In 1990, the Cleveland State University Poetry Center gave birth to the Imagination Conference. This July will be celebrating the eleventh year running for the program. CSU professor Doctor Neal Chandler, along with California novelist Karen Joy Fowler, put together the conference, which has remained a great success for over a decade. So, what makes the imagination conference so special compared to other summer workshop programs? Well, what has set the conference apart from all others is the unusual way it approaches teaching and learning within the workshops.

Chandler knew that that he wanted to begin a summer workshop series, but was having problems coming up with a method of teaching that would satisfy all who attended. He decided to ask for Fowler’s opinion on the matter, and in return she proposed two common problems associated with summer workshop programs, the first of them being the “star system dismay.”

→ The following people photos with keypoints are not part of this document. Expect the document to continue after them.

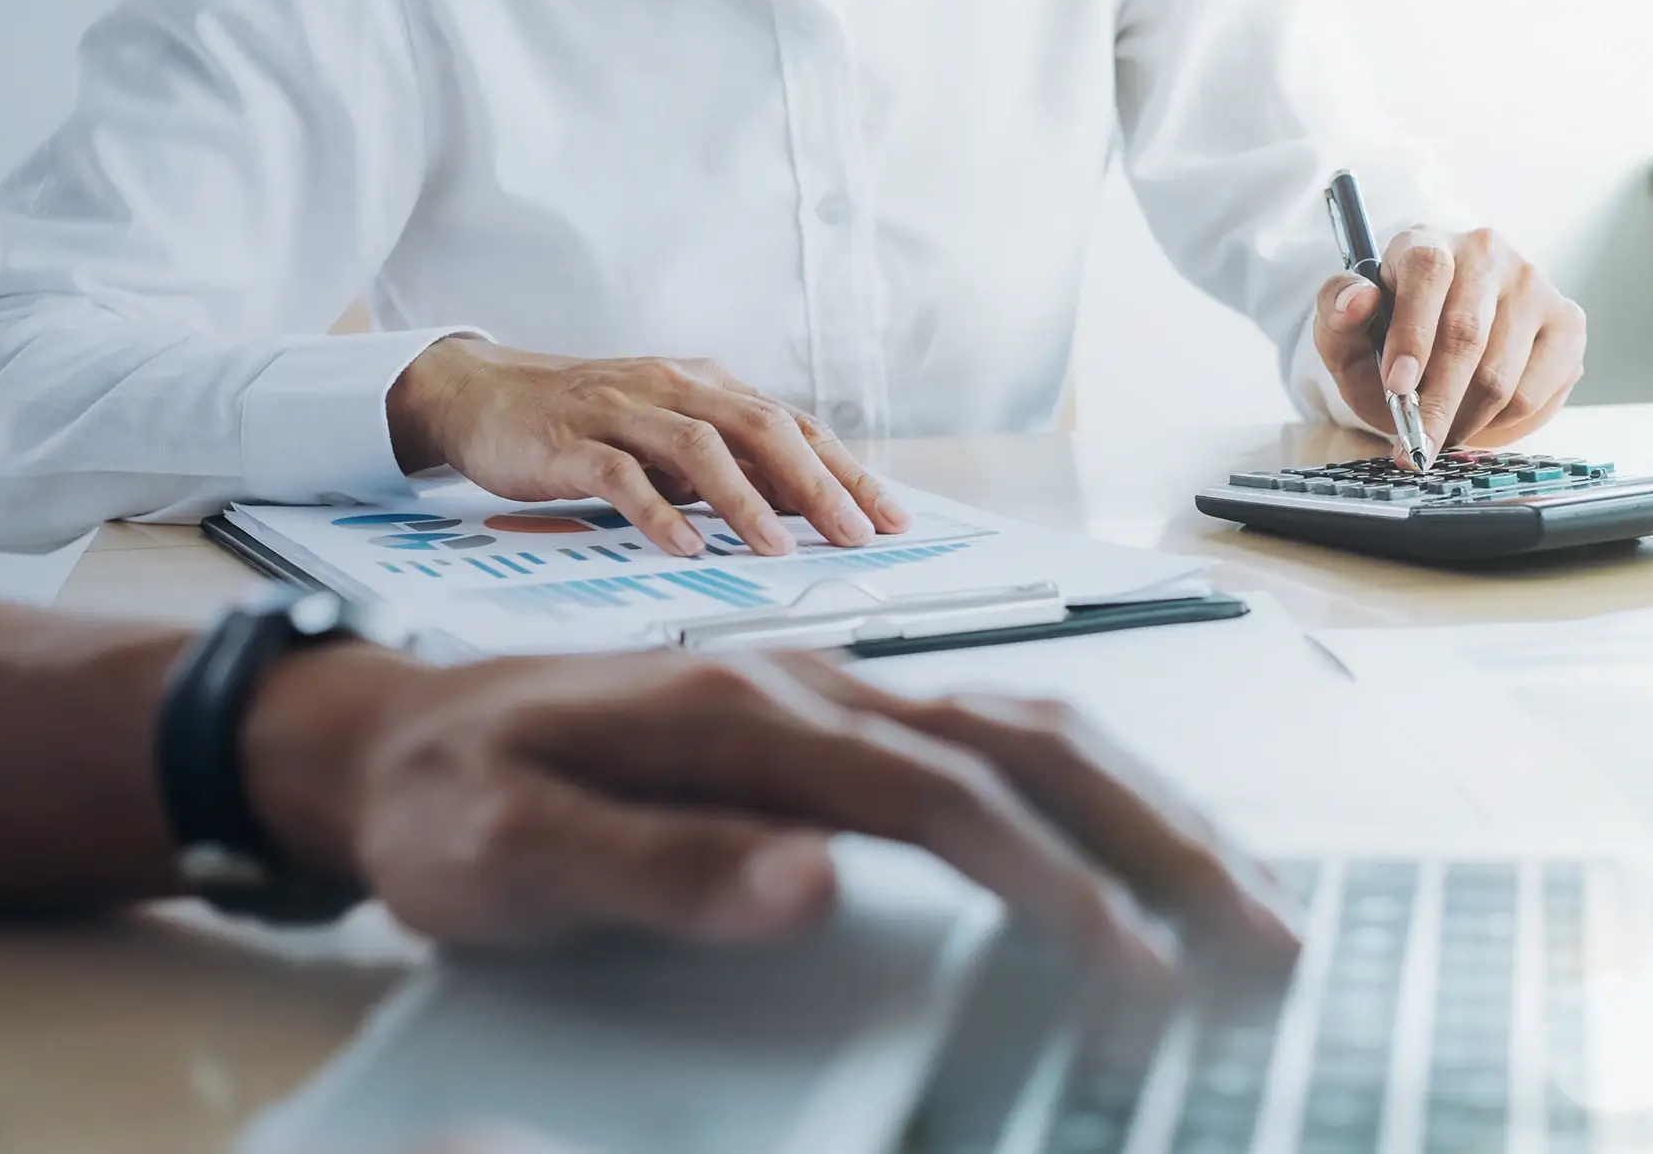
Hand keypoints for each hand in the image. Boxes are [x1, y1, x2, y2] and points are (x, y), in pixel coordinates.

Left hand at [242, 646, 1301, 980]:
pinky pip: (997, 744)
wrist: (389, 736)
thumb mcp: (508, 857)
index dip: (1052, 881)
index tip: (1135, 968)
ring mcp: (832, 694)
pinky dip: (1093, 794)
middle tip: (1263, 935)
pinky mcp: (834, 721)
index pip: (943, 797)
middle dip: (1160, 837)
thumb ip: (654, 872)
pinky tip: (1129, 843)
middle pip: (1031, 742)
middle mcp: (814, 686)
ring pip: (1034, 731)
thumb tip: (813, 887)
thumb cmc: (448, 806)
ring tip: (1241, 896)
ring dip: (1148, 808)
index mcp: (748, 718)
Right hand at [387, 339, 908, 557]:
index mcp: (708, 386)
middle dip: (816, 485)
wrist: (482, 394)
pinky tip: (684, 547)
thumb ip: (729, 465)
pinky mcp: (571, 441)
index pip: (794, 425)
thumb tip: (804, 510)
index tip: (891, 518)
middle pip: (761, 428)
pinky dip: (656, 512)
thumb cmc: (586, 423)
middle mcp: (674, 387)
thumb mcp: (668, 436)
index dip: (847, 471)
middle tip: (854, 536)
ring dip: (745, 502)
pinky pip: (621, 474)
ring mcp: (621, 410)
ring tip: (779, 549)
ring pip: (699, 448)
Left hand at [1313, 230, 1585, 464]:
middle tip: (1416, 446)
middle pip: (1467, 334)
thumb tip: (1358, 299)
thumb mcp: (1347, 331)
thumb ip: (1336, 313)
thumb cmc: (1388, 337)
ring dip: (1465, 420)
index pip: (1427, 273)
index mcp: (1427, 242)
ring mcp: (1533, 284)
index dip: (1412, 334)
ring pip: (1501, 373)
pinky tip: (1479, 420)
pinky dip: (1503, 423)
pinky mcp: (1567, 322)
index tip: (1397, 387)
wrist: (1440, 343)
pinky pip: (1536, 391)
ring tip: (1442, 433)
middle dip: (1436, 403)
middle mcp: (1486, 252)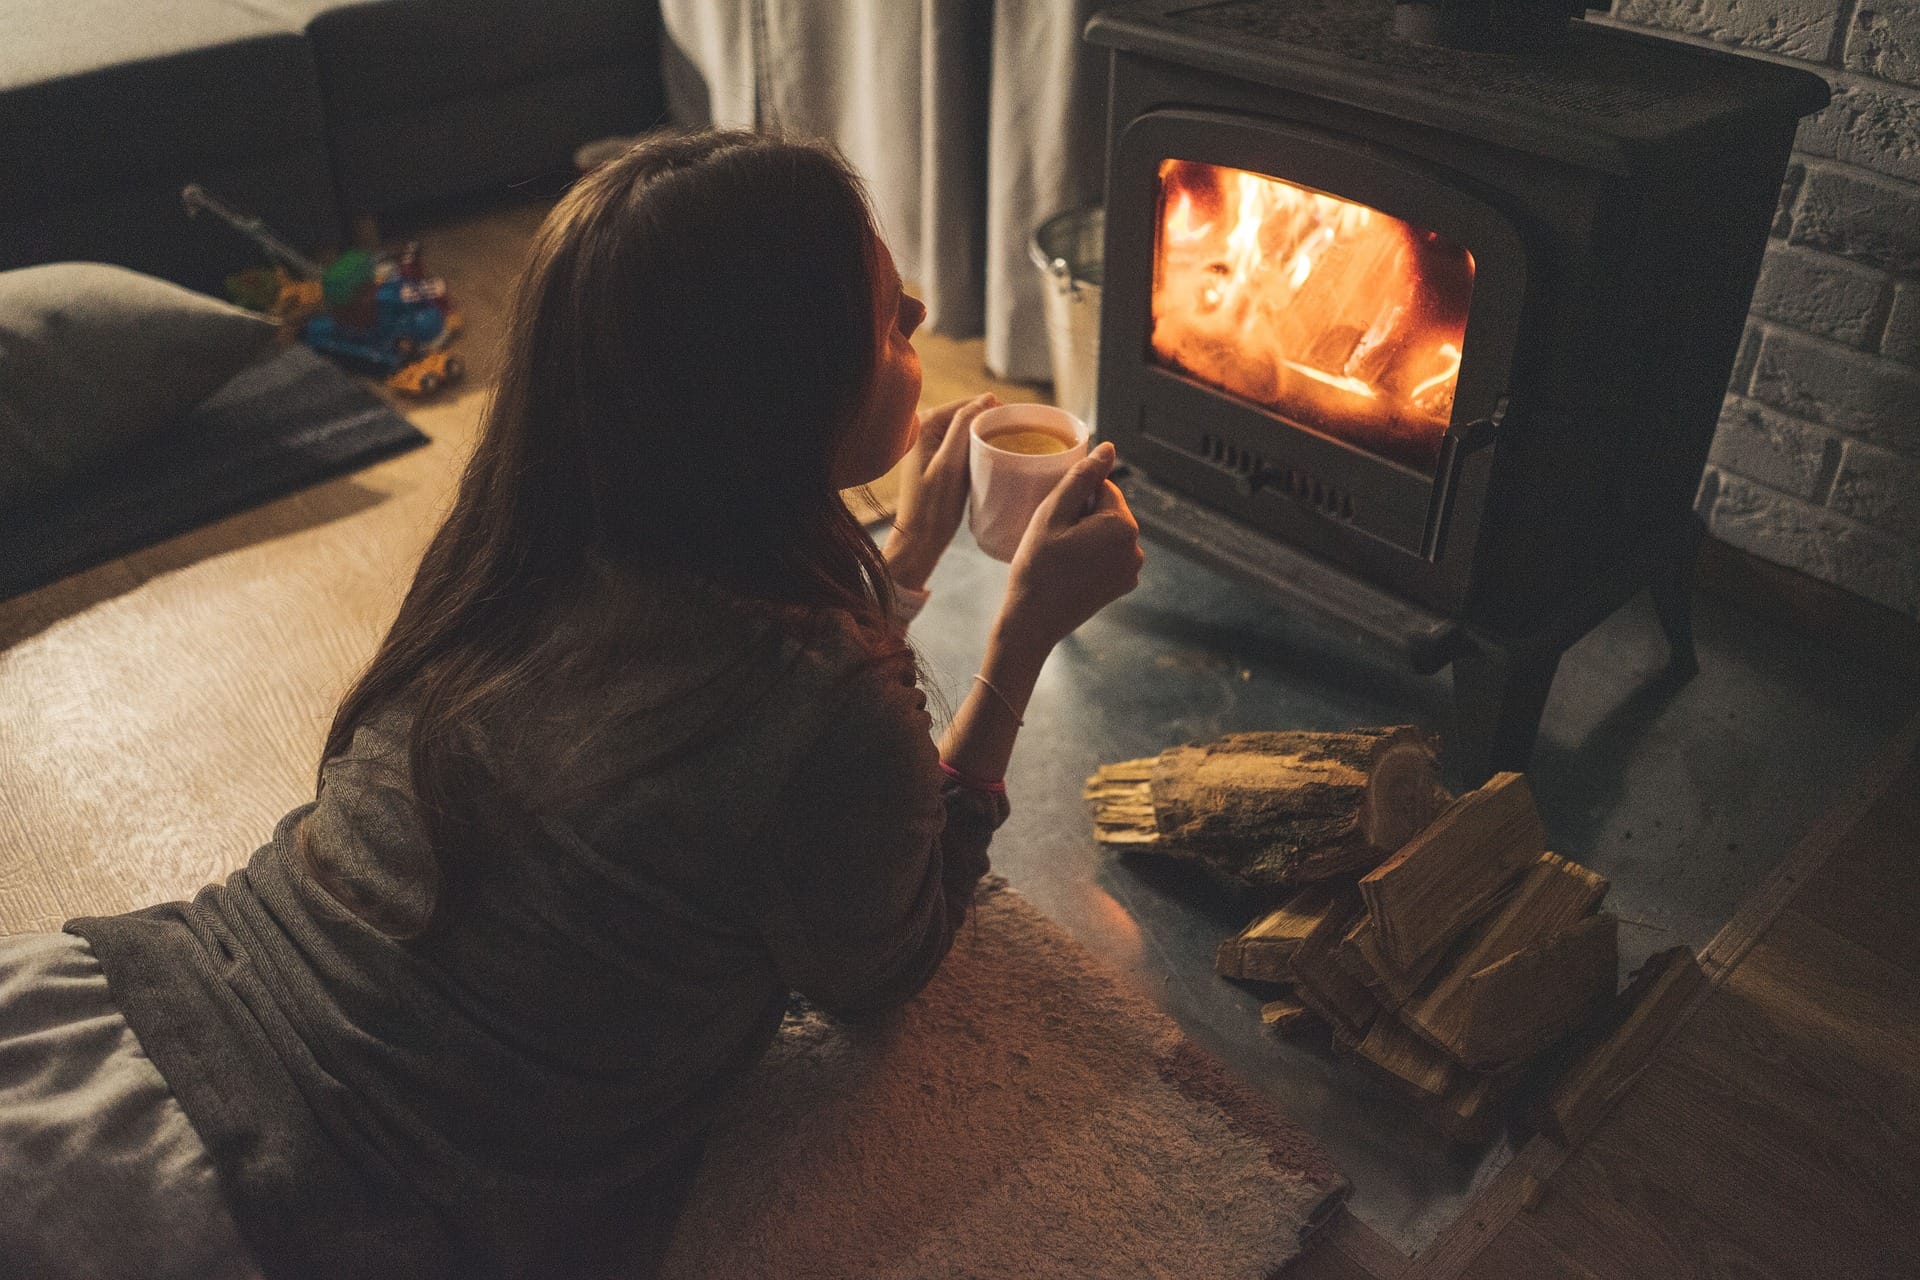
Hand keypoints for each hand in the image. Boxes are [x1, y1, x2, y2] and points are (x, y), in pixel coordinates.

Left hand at [883, 394, 997, 590]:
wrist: (920, 539)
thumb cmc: (934, 505)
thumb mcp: (951, 463)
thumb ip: (964, 426)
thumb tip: (986, 398)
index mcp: (924, 424)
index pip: (965, 405)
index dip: (992, 411)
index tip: (1019, 423)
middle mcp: (922, 429)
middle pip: (966, 416)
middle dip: (989, 424)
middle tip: (1016, 437)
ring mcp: (928, 444)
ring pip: (965, 431)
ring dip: (984, 437)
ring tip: (1007, 447)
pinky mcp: (935, 460)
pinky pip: (961, 445)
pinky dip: (976, 449)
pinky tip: (991, 458)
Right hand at [997, 442, 1143, 650]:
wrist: (1033, 621)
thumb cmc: (1037, 566)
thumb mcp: (1052, 514)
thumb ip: (1082, 477)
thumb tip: (1108, 449)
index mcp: (1122, 525)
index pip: (1102, 487)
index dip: (1075, 498)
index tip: (1055, 519)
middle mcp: (1136, 547)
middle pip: (1108, 510)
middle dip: (1084, 515)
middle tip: (1054, 538)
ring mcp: (1131, 569)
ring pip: (1108, 532)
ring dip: (1087, 534)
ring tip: (1061, 554)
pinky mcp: (1123, 585)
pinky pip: (1109, 555)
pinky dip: (1093, 555)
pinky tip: (1070, 569)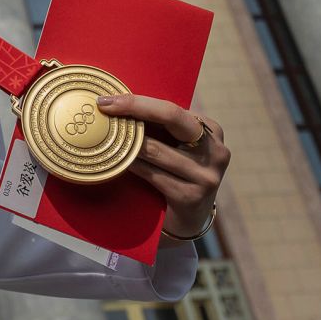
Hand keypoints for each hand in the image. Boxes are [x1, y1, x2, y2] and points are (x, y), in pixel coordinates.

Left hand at [96, 94, 228, 242]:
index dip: (138, 101)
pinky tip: (118, 162)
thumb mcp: (174, 146)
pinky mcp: (192, 197)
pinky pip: (152, 175)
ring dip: (128, 142)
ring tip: (107, 136)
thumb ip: (158, 126)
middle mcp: (215, 150)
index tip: (108, 99)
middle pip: (171, 117)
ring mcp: (206, 175)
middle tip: (106, 107)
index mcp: (211, 130)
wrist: (187, 220)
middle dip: (134, 108)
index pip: (171, 108)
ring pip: (155, 149)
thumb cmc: (174, 174)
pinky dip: (132, 166)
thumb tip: (118, 101)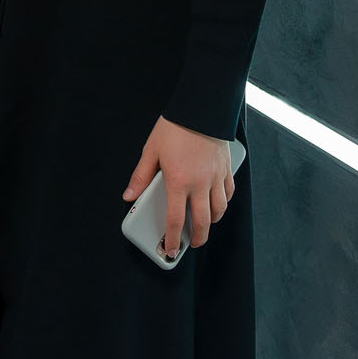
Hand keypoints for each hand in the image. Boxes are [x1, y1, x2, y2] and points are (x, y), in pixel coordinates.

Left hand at [122, 116, 233, 256]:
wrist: (200, 109)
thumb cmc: (174, 128)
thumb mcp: (151, 150)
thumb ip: (141, 176)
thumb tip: (129, 196)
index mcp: (179, 182)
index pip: (175, 219)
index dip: (172, 238)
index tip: (170, 249)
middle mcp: (200, 184)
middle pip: (203, 222)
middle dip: (197, 238)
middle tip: (191, 244)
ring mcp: (216, 178)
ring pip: (219, 210)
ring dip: (211, 222)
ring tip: (204, 225)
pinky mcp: (226, 169)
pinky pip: (228, 193)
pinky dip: (224, 203)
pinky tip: (218, 203)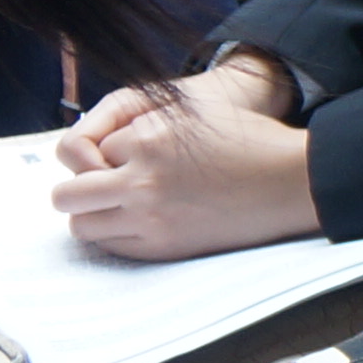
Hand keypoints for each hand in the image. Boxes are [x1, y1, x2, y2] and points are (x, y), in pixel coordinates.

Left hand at [51, 77, 321, 257]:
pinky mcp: (161, 245)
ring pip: (81, 223)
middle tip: (100, 188)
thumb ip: (146, 127)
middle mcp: (141, 178)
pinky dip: (114, 235)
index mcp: (149, 138)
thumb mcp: (195, 116)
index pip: (93, 149)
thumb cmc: (252, 142)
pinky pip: (110, 245)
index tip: (132, 158)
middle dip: (79, 188)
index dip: (110, 154)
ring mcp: (148, 216)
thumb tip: (102, 149)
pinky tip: (138, 224)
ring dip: (93, 214)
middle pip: (68, 193)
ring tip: (118, 208)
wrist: (293, 181)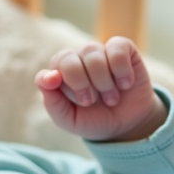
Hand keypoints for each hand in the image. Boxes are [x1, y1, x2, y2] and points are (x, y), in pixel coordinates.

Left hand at [35, 37, 166, 141]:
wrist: (126, 125)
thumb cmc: (94, 120)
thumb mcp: (69, 120)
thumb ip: (53, 102)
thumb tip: (47, 77)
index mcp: (61, 71)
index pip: (55, 64)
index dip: (65, 80)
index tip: (78, 99)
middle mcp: (78, 57)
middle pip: (71, 59)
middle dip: (82, 84)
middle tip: (92, 102)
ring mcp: (100, 51)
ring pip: (94, 54)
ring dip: (104, 83)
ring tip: (111, 99)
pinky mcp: (122, 48)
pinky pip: (118, 49)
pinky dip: (122, 70)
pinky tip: (125, 84)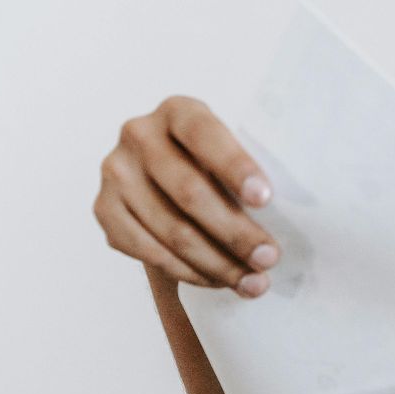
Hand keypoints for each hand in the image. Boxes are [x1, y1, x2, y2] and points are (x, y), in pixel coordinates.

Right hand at [93, 95, 279, 295]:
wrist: (162, 179)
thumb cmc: (213, 166)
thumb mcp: (229, 152)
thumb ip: (245, 173)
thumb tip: (290, 217)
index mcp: (178, 110)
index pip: (206, 135)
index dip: (236, 167)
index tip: (265, 199)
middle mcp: (139, 135)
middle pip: (189, 191)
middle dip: (235, 232)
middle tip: (269, 258)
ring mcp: (116, 173)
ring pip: (171, 230)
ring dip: (218, 263)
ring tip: (253, 282)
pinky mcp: (104, 210)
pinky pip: (150, 252)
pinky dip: (189, 272)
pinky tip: (219, 280)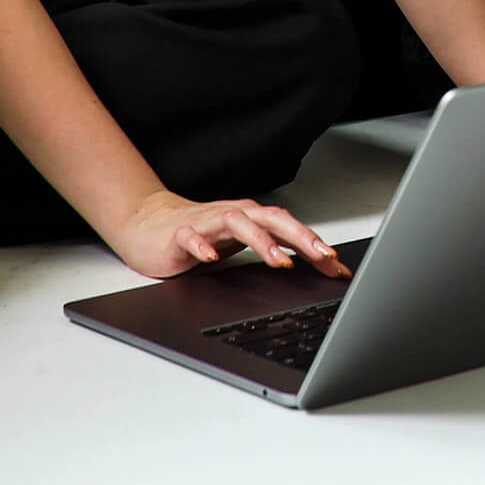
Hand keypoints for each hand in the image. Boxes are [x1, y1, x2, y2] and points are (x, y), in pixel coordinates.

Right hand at [109, 190, 350, 282]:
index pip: (289, 227)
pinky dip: (202, 245)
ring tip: (277, 260)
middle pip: (271, 218)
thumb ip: (273, 251)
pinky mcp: (179, 234)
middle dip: (299, 236)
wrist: (149, 225)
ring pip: (237, 223)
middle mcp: (233, 215)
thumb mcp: (240, 245)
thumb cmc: (199, 235)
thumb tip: (314, 268)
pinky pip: (191, 237)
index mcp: (250, 219)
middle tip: (321, 255)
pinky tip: (210, 257)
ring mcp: (206, 223)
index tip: (335, 264)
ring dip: (260, 240)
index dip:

According to Chandler, this is when “most of the applicants want to work with one or two most famous authors and are disappointed when assigned to the workshop of someone less well known; second, [is] ‘ perceived reality correction, which participants conclude during the week that no matter whose workshop they’ve been assigned to, some other faculty member would have been the better…in fact the perfect teacher.”

It wasn’t until Chandler and Fowler but their heads together that they found a solution and the perfect mix: a workshop where the students meet in smaller groups each day taught by a different faculty member.

Even more unique to the program is how the workshop groups are assembled. Each group is put together with a combination of different writer’s styles (nonfiction, fiction and poetry), that introduces each group member into a new genre, and hopefully, some new ideas.

“We have a terrific faculty coming this year,” assures Chandler. “The workshops are rapidly coming together.”